My mother-in-law later gifted us the Handmade Wood & Silicone Teether Ring. Aesthetically, it's beautiful. The untreated beechwood feels incredibly high quality. I appreciate the natural materials, especially since my son wanted to put everything in his mouth. But from a purely practical standpoint, you can't throw wood in the dishwasher. When you're already washing a dozen bottles and pumping parts by hand at midnight, carefully wiping down a wooden ring with a damp cloth feels like an insult. I saved that one for when we had visitors over and I wanted him to look put together.
When your medical anxiety is genuinely justified
It's exhausting trying to figure out if your baby is just processing yesterday's milk or if something is really wrong. I spent half my maternity leave texting my old nursing colleagues photos of my baby's stomach.

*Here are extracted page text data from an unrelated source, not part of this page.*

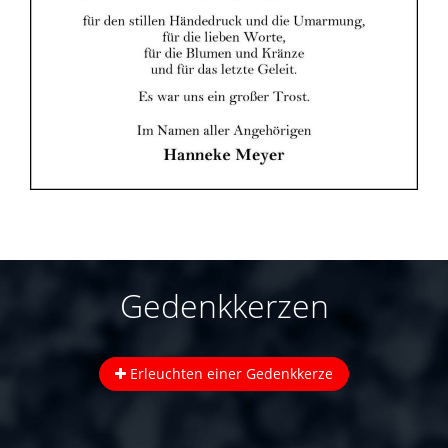
Gedenkkerzen
Erleuchten einer Gedenkkerze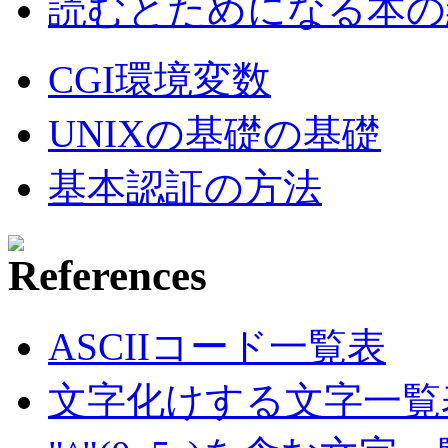
読むとためになる本の紹
CGI環境変数
UNIXの基礎の基礎
基本認証の方法
ASCIIコード一覧表
文字化けする文字一覧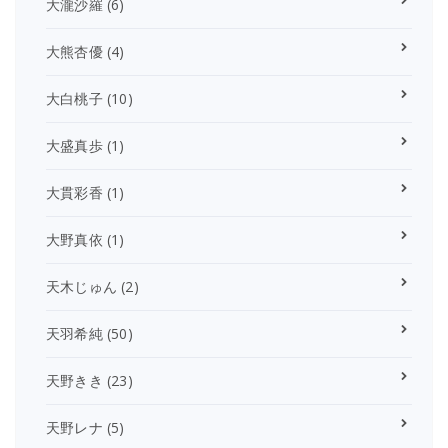
大瀧沙羅
(6)
大熊杏優
(4)
大白桃子
(10)
大盛真歩
(1)
大貫彩香
(1)
大野真依
(1)
天木じゅん
(2)
天羽希純
(50)
天野きき
(23)
天野レナ
(5)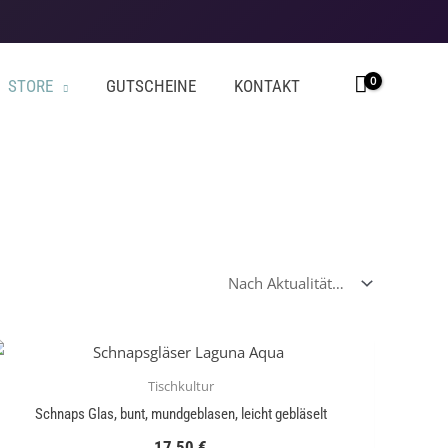
STORE
GUTSCHEINE
KONTAKT
Tischkultur
Schnaps Glas, bunt, mundgeblasen, leicht gebläselt
17,50
€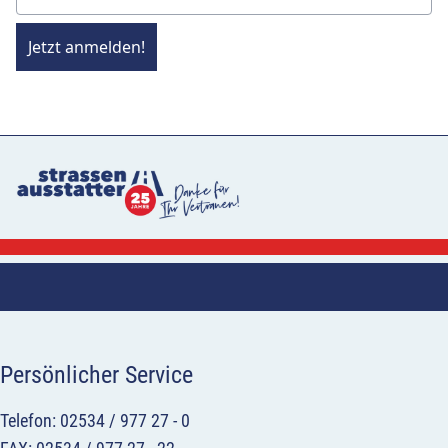
Jetzt anmelden!
Persönlicher Service
Telefon: 02534 / 977 27 - 0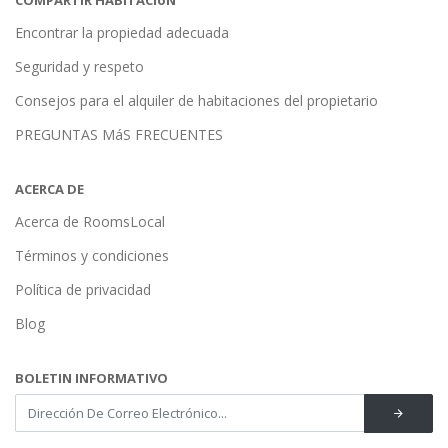
COMPARTIR HABITACIóN
Encontrar la propiedad adecuada
Seguridad y respeto
Consejos para el alquiler de habitaciones del propietario
PREGUNTAS MáS FRECUENTES
ACERCA DE
Acerca de RoomsLocal
Términos y condiciones
Política de privacidad
Blog
BOLETIN INFORMATIVO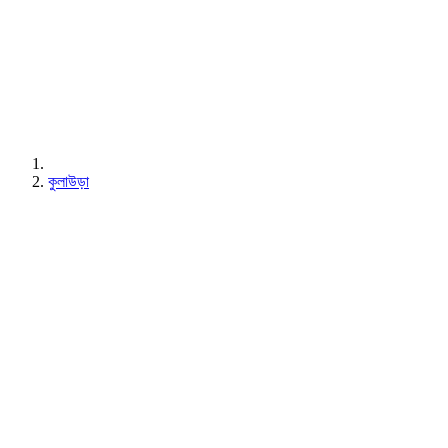
কুলাউড়া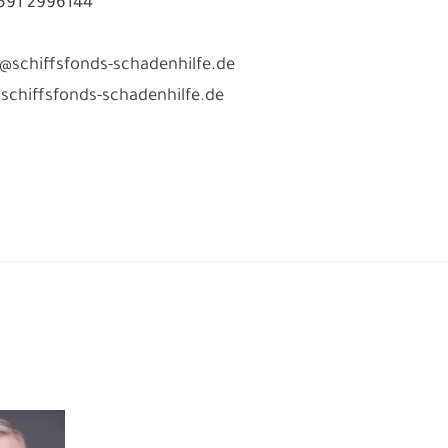
3591 2996144
fo@schiffsfonds-schadenhilfe.de
chiffsfonds-schadenhilfe.de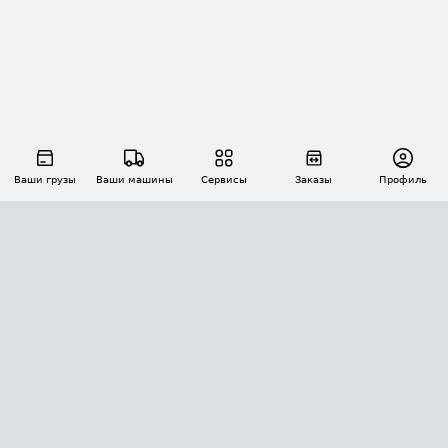
Ваши грузы
Ваши машины
Сервисы
Заказы
Профиль
АВТОМАТИЗАЦИЯ ПЕРЕВОЗОК
Площадки
Заказы
Торги
Тендеры
АТИ-Доки
GPS-мониторинг
АТИ Мессенджер
Цепочки грузов
API ATI.SU
ПОЛЕЗНОЕ
Расчет расстояний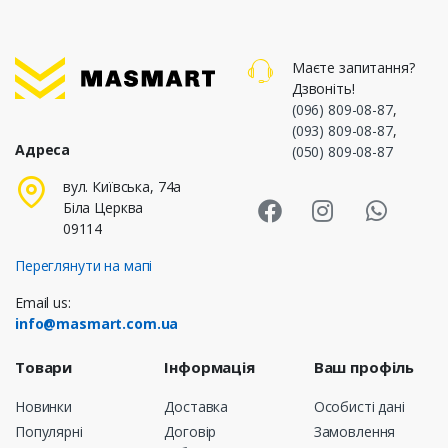
Маєте запитання?
Дзвоніть!
(096) 809-08-87
,
(093) 809-08-87
,
Адреса
(050) 809-08-87
Masmart Face
Masmart I
Masm
вул. Київська, 74а
Біла Церква
09114
Переглянути на мапі
Email us:
info@masmart.com.ua
Товари
Інформація
Ваш профіль
Новинки
Доставка
Особисті дані
Популярні
Договір
Замовлення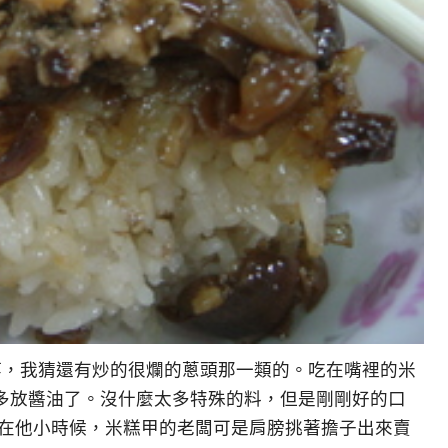
等，我猜還有炒的很爛的蔥頭那一類的。吃在嘴裡的米
多放醬油了。沒什麼太多特殊的料，但是剛剛好的口
，在他小時候，米糕甲的老闆可是肩膀挑著擔子出來賣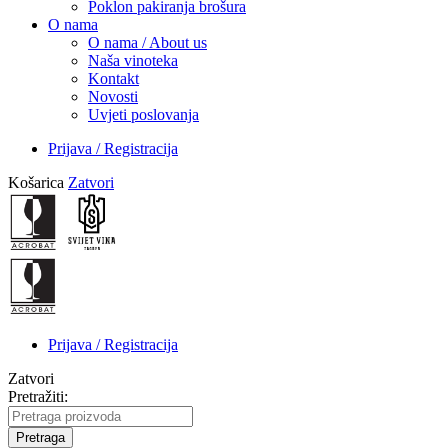
Poklon pakiranja brošura
O nama
O nama / About us
Naša vinoteka
Kontakt
Novosti
Uvjeti poslovanja
Prijava / Registracija
Košarica
Zatvori
Prijava / Registracija
Zatvori
Pretražiti:
Pretraga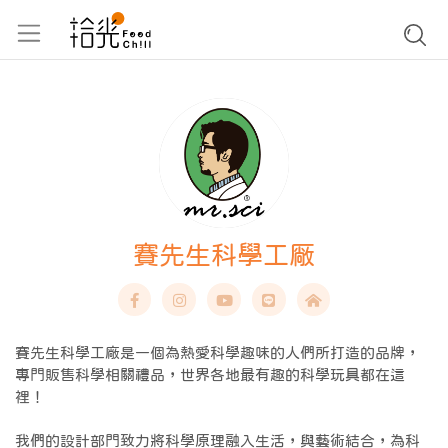
賽先生科學工厰
賽先生科學工廠是一個為熱愛科學趣味的人們所打造的品牌，
專門販售科學相關禮品，世界各地最有趣的科學玩具都在這
裡！
我們的設計部門致力將科學原理融入生活，與藝術結合，為科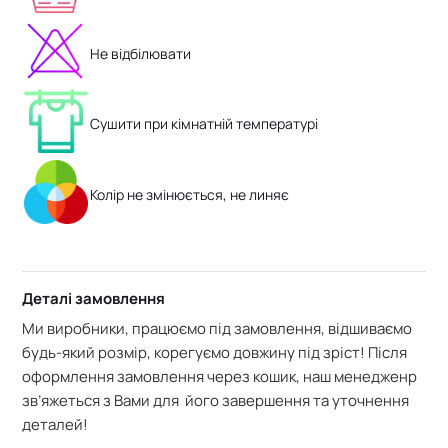
Не відбілювати
Сушити при кімнатній температурі
Колір не змінюється, не линяє
Деталі замовлення
Ми виробники, працюємо під замовлення, відшиваємо
будь-який розмір, корегуємо довжину під зріст! Після
оформлення замовлення через кошик, наш менедженр
зв’яжеться з Вами для його завершення та уточнення
деталей!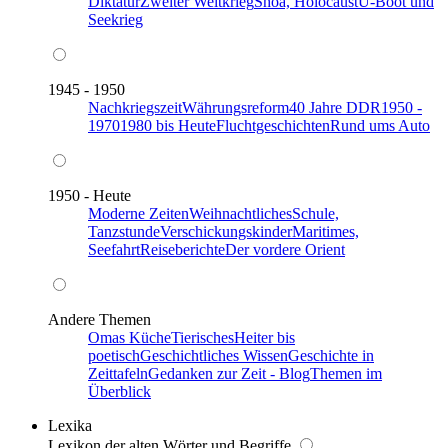
Diktatur
Zweiter Weltkrieg
Shoa, Holocaust
U-Boot und
Seekrieg
1945 - 1950
Nachkriegszeit
Währungsreform
40 Jahre DDR
1950 -
1970
1980 bis Heute
Fluchtgeschichten
Rund ums Auto
1950 - Heute
Moderne Zeiten
Weihnachtliches
Schule,
Tanzstunde
Verschickungskinder
Maritimes,
Seefahrt
Reiseberichte
Der vordere Orient
Andere Themen
Omas Küche
Tierisches
Heiter bis
poetisch
Geschichtliches Wissen
Geschichte in
Zeittafeln
Gedanken zur Zeit - Blog
Themen im
Überblick
Lexika
Lexikon der alten Wörter und Begriffe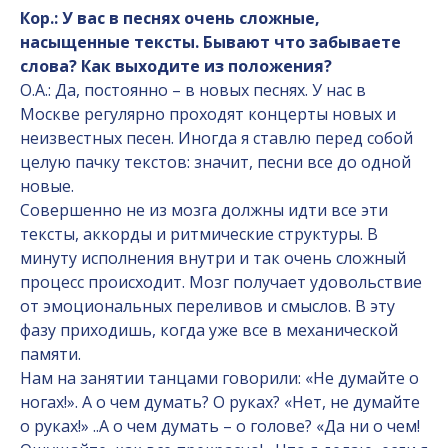
Кор.: У вас в песнях очень сложные,
насыщенные тексты. Бывают что забываете
слова? Как выходите из положения?
О.А.: Да, постоянно – в новых песнях. У нас в
Москве регулярно проходят концерты новых и
неизвестных песен. Иногда я ставлю перед собой
целую пачку текстов: значит, песни все до одной
новые.
Совершенно не из мозга должны идти все эти
тексты, аккорды и ритмические структуры. В
минуту исполнения внутри и так очень сложный
процесс происходит. Мозг получает удовольствие
от эмоциональных переливов и смыслов. В эту
фазу приходишь, когда уже все в механической
памяти.
Нам на занятии танцами говорили: «Не думайте о
ногах!». А о чем думать? О руках? «Нет, не думайте
о руках!» ..А о чем думать – о голове? «Да ни о чем!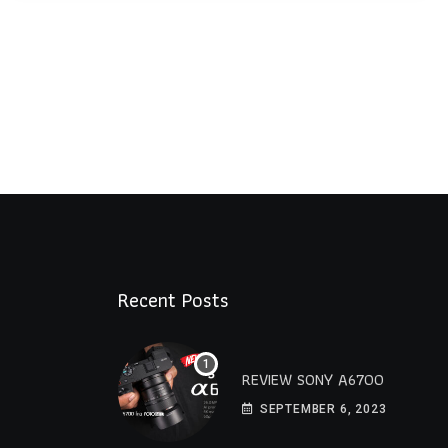
Recent Posts
REVIEW SONY A6700
SEPTEMBER 6, 2023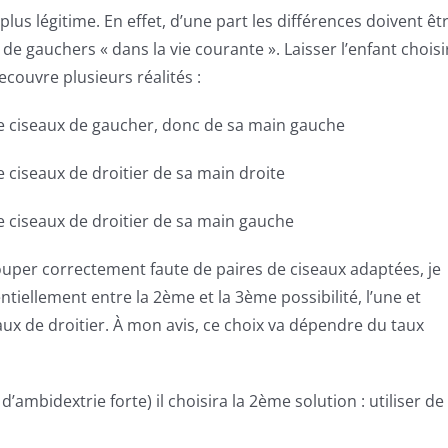
plus légitime. En effet, d’une part les différences doivent êt
de gauchers « dans la vie courante ». Laisser l’enfant choisi
ecouvre plusieurs réalités :
re de ciseaux de gaucher, donc de sa main gauche
 de ciseaux de droitier de sa main droite
e de ciseaux de droitier de sa main gauche
uper correctement faute de paires de ciseaux adaptées, je
rentiellement entre la 2ème et la 3ème possibilité, l’une et
eaux de droitier. À mon avis, ce choix va dépendre du taux
’ambidextrie forte) il choisira la 2ème solution : utiliser de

Most of the time, the grunting and the red face is just them learning how to poop. It's developmental. But there are a few things I never ignored. If a baby has a rectal temperature over 100.4, that's an automatic ER trip, no questions asked. If they're forcefully vomiting across the room instead of just doing the normal chin dribble spit-up, or if you see anything that looks like dark blood in their diaper, you call the doctor. I've seen enough ignored things to watch for turn into bowel obstructions to have zero chill about the real red flags.
But if they're eating, peeing, and occasionally giving you a brief, exhausted smile between the grunts, they're probably just figuring out how their plumbing works. The timeline is miserable, but it does peak around six weeks. By month four, my son suddenly discovered his abdominal muscles, started rolling over, and the gas issues vanished almost overnight.
Before you lose your mind tonight pacing the dark hallway, make sure you've your tools prepped and check out our full lineup of items to keep them distracted and comfortable.
Questions you're probably asking at 3 AM
Is it my breastmilk making the baby gassy?
Probably not, but maybe. My doctor told me not to drive myself crazy eliminating every vegetable from my diet. Sometimes cutting out dairy helps, but mostly your baby's gut is just highly immature. Don't starve yourself on a diet of plain rice just because your baby farted.
Why is the gas always worse in the evening?
The witching hour is real, yaar. It's a mix of overstimulation from being awake all day, a slowing digestive tract in the evening, and parental exhaustion. They feed off your frantic energy. When you tense up at 6 PM, they tense up.
Can I just let them sleep on their stomach if it helps the gas?
No. I know it's tempting when they finally pass out on your chest, but safe sleep rules are written in blood. Put them on their back in the crib. If they wake up and cry, you do the bicycle legs again. It's miserable, but it's safe.
Do anti-colic bottles really make a difference?
Yes, but they're a nightmare to clean. Those little plastic vents and straws honestly do pull the air away from the nipple so the baby swallows less of it. Just buy a tiny wire brush and accept that washing bottles will now take twenty minutes.
Should I be using a rectal thermometer to check for fever when they're this fussy?
If they feel hot and are entirely inconsolable for hours, yes. I know nobody wants to do it, but temporal and ear thermometers are garbage for newborns. Put a little Vaseline on it, insert it just the silver tip deep, and get an accurate reading so you know if you're dealing with gas or a virus.